Version 1 support note:

Outcome	Time-dependent confounder `L`	`engine = "bkmr"`	`engine = "fastbkmr"`
continuous	all continuous	Supported: Gaussian models throughout	Supported: Gaussian models throughout
binary	all continuous	Supported: probit outcome model	Not supported; hard error
continuous	any binary	Runs with warning: binary `L` is fit and sampled as Gaussian	Runs with warning: binary `L` is fit and sampled as Gaussian
binary	any binary	Runs with warning: probit outcome plus Gaussian `L` models	Not supported; hard error

In this table, binary means a 0/1 outcome or a 0/1 time-dependent confounder. Mixture exposures can remain continuous.
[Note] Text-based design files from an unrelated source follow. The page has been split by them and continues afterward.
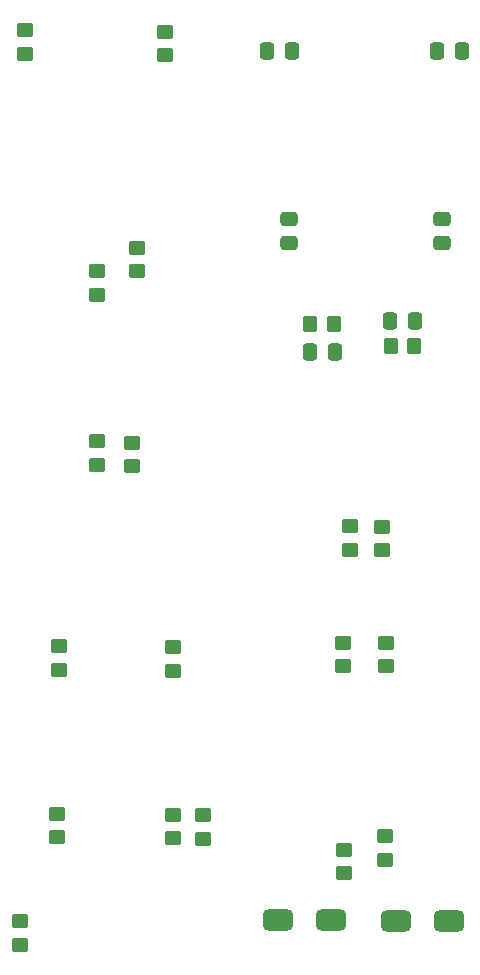
<source format=gbr>
%TF.GenerationSoftware,KiCad,Pcbnew,8.0.2*%
%TF.CreationDate,2025-05-20T09:10:07-07:00*%
%TF.ProjectId,ResEQ_Mini,52657345-515f-44d6-996e-692e6b696361,rev?*%
%TF.SameCoordinates,Original*%
%TF.FileFunction,Paste,Bot*%
%TF.FilePolarity,Positive*%
%FSLAX46Y46*%
G04 Gerber Fmt 4.6, Leading zero omitted, Abs format (unit mm)*
G04 Created by KiCad (PCBNEW 8.0.2) date 2025-05-20 09:10:07*
%MOMM*%
%LPD*%
G01*
G04 APERTURE LIST*
G04 Aperture macros list*
%AMRoundRect*
0 Rectangle with rounded corners*
0 $1 Rounding radius*
0 $2 $3 $4 $5 $6 $7 $8 $9 X,Y pos of 4 corners*
0 Add a 4 corners polygon primitive as box body*
4,1,4,$2,$3,$4,$5,$6,$7,$8,$9,$2,$3,0*
0 Add four circle primitives for the rounded corners*
1,1,$1+$1,$2,$3*
1,1,$1+$1,$4,$5*
1,1,$1+$1,$6,$7*
1,1,$1+$1,$8,$9*
0 Add four rect primitives between the rounded corners*
20,1,$1+$1,$2,$3,$4,$5,0*
20,1,$1+$1,$4,$5,$6,$7,0*
20,1,$1+$1,$6,$7,$8,$9,0*
20,1,$1+$1,$8,$9,$2,$3,0*%
G04 Aperture macros list end*
%ADD10RoundRect,0.250000X-0.450000X0.350000X-0.450000X-0.350000X0.450000X-0.350000X0.450000X0.350000X0*%
%ADD11RoundRect,0.250000X0.450000X-0.350000X0.450000X0.350000X-0.450000X0.350000X-0.450000X-0.350000X0*%
%ADD12RoundRect,0.250000X-0.350000X-0.450000X0.350000X-0.450000X0.350000X0.450000X-0.350000X0.450000X0*%
%ADD13RoundRect,0.250000X-0.475000X0.337500X-0.475000X-0.337500X0.475000X-0.337500X0.475000X0.337500X0*%
%ADD14RoundRect,0.450000X-0.850000X0.450000X-0.850000X-0.450000X0.850000X-0.450000X0.850000X0.450000X0*%
%ADD15RoundRect,0.250000X0.350000X0.450000X-0.350000X0.450000X-0.350000X-0.450000X0.350000X-0.450000X0*%
%ADD16RoundRect,0.250000X0.337500X0.475000X-0.337500X0.475000X-0.337500X-0.475000X0.337500X-0.475000X0*%
%ADD17RoundRect,0.250000X-0.337500X-0.475000X0.337500X-0.475000X0.337500X0.475000X-0.337500X0.475000X0*%
%ADD18RoundRect,0.250000X0.475000X-0.337500X0.475000X0.337500X-0.475000X0.337500X-0.475000X-0.337500X0*%
G04 APERTURE END LIST*
D10*
%TO.C,R7*%
X159512000Y-104054400D03*
X159512000Y-106054400D03*
%TD*%
D11*
%TO.C,R12*%
X135001000Y-89011000D03*
X135001000Y-87011000D03*
%TD*%
D12*
%TO.C,R40*%
X153092400Y-77050300D03*
X155092400Y-77050300D03*
%TD*%
D13*
%TO.C,C30*%
X151282400Y-68152100D03*
X151282400Y-70227100D03*
%TD*%
D10*
%TO.C,R29*%
X156413200Y-94199200D03*
X156413200Y-96199200D03*
%TD*%
D14*
%TO.C,C46*%
X150353200Y-127508000D03*
X154853200Y-127508000D03*
%TD*%
D11*
%TO.C,R4*%
X140766800Y-54340000D03*
X140766800Y-52340000D03*
%TD*%
%TO.C,R11*%
X137972800Y-89138000D03*
X137972800Y-87138000D03*
%TD*%
%TO.C,R51*%
X131826000Y-106359200D03*
X131826000Y-104359200D03*
%TD*%
D15*
%TO.C,R38*%
X161883600Y-78943200D03*
X159883600Y-78943200D03*
%TD*%
D11*
%TO.C,R53*%
X141478000Y-120634000D03*
X141478000Y-118634000D03*
%TD*%
D16*
%TO.C,C17*%
X155129900Y-79437900D03*
X153054900Y-79437900D03*
%TD*%
D10*
%TO.C,R27*%
X159105600Y-94250000D03*
X159105600Y-96250000D03*
%TD*%
%TO.C,R2*%
X138430000Y-70628000D03*
X138430000Y-72628000D03*
%TD*%
%TO.C,R21*%
X155854400Y-104070400D03*
X155854400Y-106070400D03*
%TD*%
D17*
%TO.C,C16*%
X159846100Y-76784200D03*
X161921100Y-76784200D03*
%TD*%
D14*
%TO.C,C44*%
X160360800Y-127660400D03*
X164860800Y-127660400D03*
%TD*%
D17*
%TO.C,C36*%
X149432100Y-53975000D03*
X151507100Y-53975000D03*
%TD*%
D10*
%TO.C,R19*%
X159410400Y-120462800D03*
X159410400Y-122462800D03*
%TD*%
D11*
%TO.C,R52*%
X131622800Y-120532400D03*
X131622800Y-118532400D03*
%TD*%
%TO.C,R1*%
X134975600Y-74609200D03*
X134975600Y-72609200D03*
%TD*%
D10*
%TO.C,R15*%
X155956000Y-121580400D03*
X155956000Y-123580400D03*
%TD*%
D11*
%TO.C,R3*%
X128930400Y-54187600D03*
X128930400Y-52187600D03*
%TD*%
D18*
%TO.C,C37*%
X164185600Y-70227100D03*
X164185600Y-68152100D03*
%TD*%
D10*
%TO.C,R48*%
X128473200Y-127625600D03*
X128473200Y-129625600D03*
%TD*%
D11*
%TO.C,R13*%
X141427200Y-106460800D03*
X141427200Y-104460800D03*
%TD*%
D10*
%TO.C,R49*%
X143967200Y-118684800D03*
X143967200Y-120684800D03*
%TD*%
D17*
%TO.C,C31*%
X163808500Y-53975000D03*
X165883500Y-53975000D03*
%TD*%
M02*

</source>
The current public fbkmr::skmbayes() path is Gaussian-only; generalized/logistic fastBKMR work is not part of the installed fbkmr package used here.

Assumptions

The causal interpretation depends on standard longitudinal g-formula conditions:

consistency of the observed outcome under the observed exposure history;
sequential exchangeability after conditioning on measured history;
positivity for the intervention trajectories;
correct enough model specification for the fitted BKMR mediator and outcome models.

The flexible kernel helps with nonlinear and interactive exposure response, but it does not remove the need for measured confounding control and realistic intervention values.

Practical Limits

Baseline covariates enter as linear terms rather than kernel modifiers.
Time-varying covariates are modeled as Gaussian mediator responses in the current implementation.
Binary outcomes are supported only by the standard bkmr engine.
Explicit a_vals and astar_vals should stay within observed support unless extrapolation is scientifically justified.